The combined attack, delivered about 3:45 p. m., proved overwhelming. The Federal line staggered and fell back, retiring across the field in some semblance of order. A brief rally north of Young’s Branch was broken up by Confederate artillery fire. All other attempts to rally the men proved futile. They had had enough. Now they continued homeward by the various routes of the morning’s advance. Bravely covering the retreat were Sykes’ regulars and Palmer’s squadron of cavalry.

As the main body of the Federal army retreated in the direction of Sudley Ford, Keyes’ brigade recrossed at the Stone Bridge closely pursued by a Confederate detachment led by Kemper’s battery. Riding astraddle one of the guns was the venerable “Yankee hater,” Edmund Ruffin, who had fired one of the first shots at Fort Sumter. Dusty and weary he had arrived upon the field in the closing moments of the battle in time to hail Kemper’s battery as it was passing. Eager to get another shot at the enemy, he held precariously to his seat as the battery went jolting past the Stone Bridge and along the pike now littered with arms, accoutrements, haversacks, knapsacks, loose articles of clothing, blankets, drums, and brass musical instruments left by the rapidly retiring troops.

The Robinson House. From a wartime photograph in “Photographic History of the Civil War.”

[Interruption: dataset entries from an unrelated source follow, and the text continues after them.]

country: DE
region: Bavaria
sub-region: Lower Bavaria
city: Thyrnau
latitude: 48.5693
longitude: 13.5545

After proceeding a few miles, Kemper’s guns reached an advantageous rise. There they were unlimbered and quickly made ready for firing. The first shot, fired by the elderly Ruffin, hit squarely upon the suspension bridge over Cub Run upsetting a wagon that had just been driven upon it. This served to barricade the bridge to further use by other vehicles. In quick succession more shots were fired. Complete panic now seized the Federal troops as they fled in a wild rout back to Washington. Adding to the confusion were the throngs of sightseers and fugitives who crowded the narrow roads. The roar of the flight, wrote Russell, The London Times’ correspondent, was like the rush of a great river. All through the night and the rain of the next day the tide of soldiers and civilians streamed into Washington. Attempts by McDowell to rally the soldiers were in vain.

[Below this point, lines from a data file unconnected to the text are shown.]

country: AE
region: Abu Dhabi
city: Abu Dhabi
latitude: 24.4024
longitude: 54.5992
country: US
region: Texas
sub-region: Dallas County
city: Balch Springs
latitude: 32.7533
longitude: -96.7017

The exhausted, battle-weary Confederates made no effective pursuit. Early’s brigade and Stuart’s cavalry did succeed in capturing quite a number of prisoners, but the main Union force escaped. July 22 found both armies in the positions they had occupied prior to the 16th.

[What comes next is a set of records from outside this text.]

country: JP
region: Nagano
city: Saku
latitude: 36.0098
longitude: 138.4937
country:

EFFECTS OF FIRST MANASSAS.

The news of the disaster was first received in the Capital with incredulity and amazement, then with consternation. Throughout the night President Lincoln received spectators of the battle and listened in silence to their descriptions of the engagement.

“For a few days,” writes Channing, “the North was dazed, stocks went down, money went up, and people sat around with their hands folded in despair. Then, almost as by magic, the scene shifted and stern resolve took the place of the hysteria of the Hundred Days since Sumter. Lincoln called for volunteers. The best blood of the North in all ranks of society, in the East, in the Ohio Valley, and on the shores of the Great Lakes responded. The new men went into the conflict with a determination and a spirit that has seldom been seen and never excelled.”

In the South, the news of the victory was received with great elation. Thanksgiving sermons were preached from the pulpits while public officials commemorated the event with congratulatory proclamations. In the ill-considered opinion of many Southerners the war was over, yet seldom if ever has so complete a victory borne such meager results. An overweening confidence and a false sense of security developed in the South a paralysis of enterprise more damaging to it than was the disaster of defeat for the North.